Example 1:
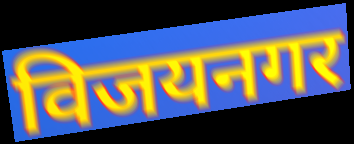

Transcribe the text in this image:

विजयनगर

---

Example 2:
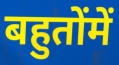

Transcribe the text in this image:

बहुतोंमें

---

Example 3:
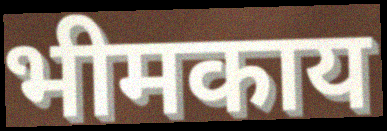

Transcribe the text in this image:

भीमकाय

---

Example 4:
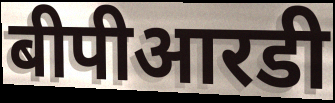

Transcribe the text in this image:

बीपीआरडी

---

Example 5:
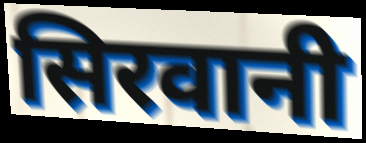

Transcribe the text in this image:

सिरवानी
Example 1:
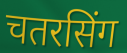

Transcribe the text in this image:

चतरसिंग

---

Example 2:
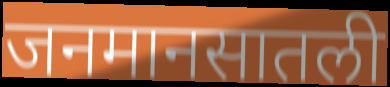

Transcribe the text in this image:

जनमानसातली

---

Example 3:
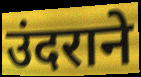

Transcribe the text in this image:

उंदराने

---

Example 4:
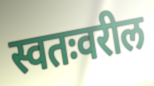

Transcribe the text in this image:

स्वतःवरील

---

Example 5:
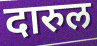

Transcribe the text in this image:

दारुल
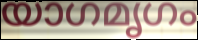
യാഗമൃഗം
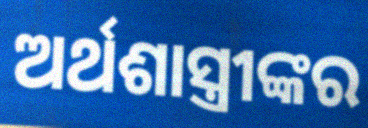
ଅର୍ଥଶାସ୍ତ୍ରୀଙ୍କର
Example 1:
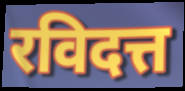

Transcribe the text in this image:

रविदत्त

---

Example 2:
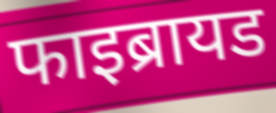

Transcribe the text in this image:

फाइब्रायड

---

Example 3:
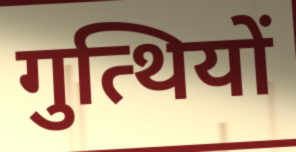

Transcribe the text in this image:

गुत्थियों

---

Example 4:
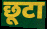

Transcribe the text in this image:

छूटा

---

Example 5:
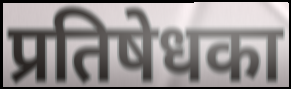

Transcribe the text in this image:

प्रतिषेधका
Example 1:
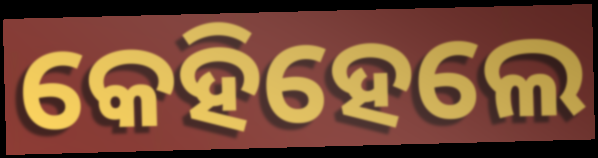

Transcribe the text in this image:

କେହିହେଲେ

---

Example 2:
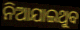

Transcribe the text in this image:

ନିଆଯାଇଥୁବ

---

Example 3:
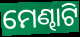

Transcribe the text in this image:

********

## Your task
Reproduce the material word for word, but without its images.

## Solved exercise
Example 1:

Transcribe the text in this image:

विजयनगर

---

Example 2:

Transcribe the text in this image:

बहुतोंमें

---

Example 3:

Transcribe the text in this image:

भीमकाय

---

Example 4:

Transcribe the text in this image:

बीपीआरडी

---

Example 5:

Transcribe the text in this image:

सिरवानी
Example 1:

Transcribe the text in this image:

चतरसिंग

---

Example 2:

Transcribe the text in this image:

जनमानसातली

---

Example 3:

Transcribe the text in this image:

उंदराने

---

Example 4:

Transcribe the text in this image:

स्वतःवरील

---

Example 5:

Transcribe the text in this image:

दारुल
യാഗമൃഗം
ଅର୍ଥଶାସ୍ତ୍ରୀଙ୍କର
Example 1:

Transcribe the text in this image:

रविदत्त

---

Example 2:

Transcribe the text in this image:

फाइब्रायड

---

Example 3:

Transcribe the text in this image:

गुत्थियों

---

Example 4:

Transcribe the text in this image:

छूटा

---

Example 5:

Transcribe the text in this image:

प्रतिषेधका
Example 1:

Transcribe the text in this image:

କେହିହେଲେ

---

Example 2:

Transcribe the text in this image:

ନିଆଯାଇଥୁବ

---

Example 3:

Transcribe the text in this image:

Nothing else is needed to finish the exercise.